The Voice Of W.E.B. Du Bois
Date/Time
Location
The Mount (2 Plunkett St., Lenox, MA 01240, Lenox MA)
Chad Williams, professor and chair of African and African American Studies at Brandeis University and author of Torchbearers of Democracy: African American Soldiers in the World War I Era, comes to Edith Wharton’s house and gardens to talk about W.E.B. Du Bois and Darkwater, DuBois’ reflection on World War I.
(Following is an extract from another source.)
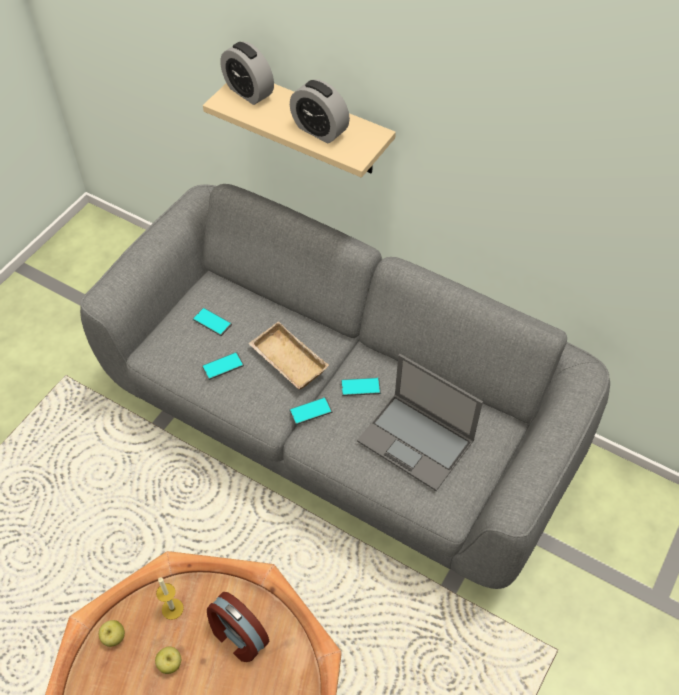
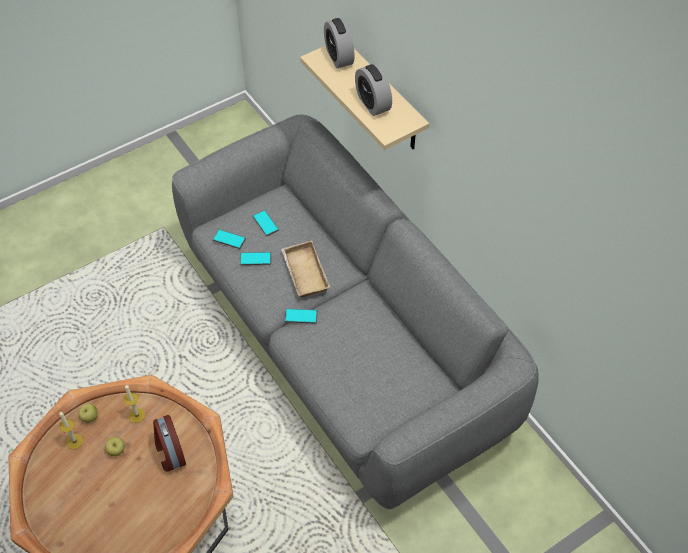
camera: 25 degrees right, 0 degrees up
(110, 676) = (74, 441): none -> candle
(360, 387) = (347, 313): phone -> phone (229, 239)
(417, 441) = (366, 369): laptop -> none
For nearly two decades, he says, W. E. B. Du Bois attempted to write what he believed would be the definitive history of the African American experience in the Great War. Williams explores Du Bois’s complex relationship with the history and legacy of World War I and what it reveals about the struggle for democracy, racial justice and peace in the 20th century.
“A century after the publication of Darkwater, its message has never been more relevant,” Williams says in Du Bois Gave Voice to Pain and Promise, a related article in The Atlantic.
Chad Williams is the Samuel J. and Augusta Spector Professor of History and African and African American Studies at Brandeis University. His first book, Torchbearers of Democracy: African American Soldiers in the World War I Era, was published in 2010 by the University of North Carolina Press. Widely praised as a landmark study, Torchbearers of Democracy won the 2011 Liberty Legacy Foundation Award from the Organization of American Historians, the 2011 Distinguished Book Award from the Society for Military History, and designation as a 2011 CHOICE Outstanding Academic Title.
Williams has published articles and book reviews in numerous leading academic journals and collections, op-eds and essays in The Atlantic, The Washington Post, Time, and The Conversation. His next book, The Wounded World: W. E. B. Du Bois and World War I is under contract with Farrar, Straus, and Giroux.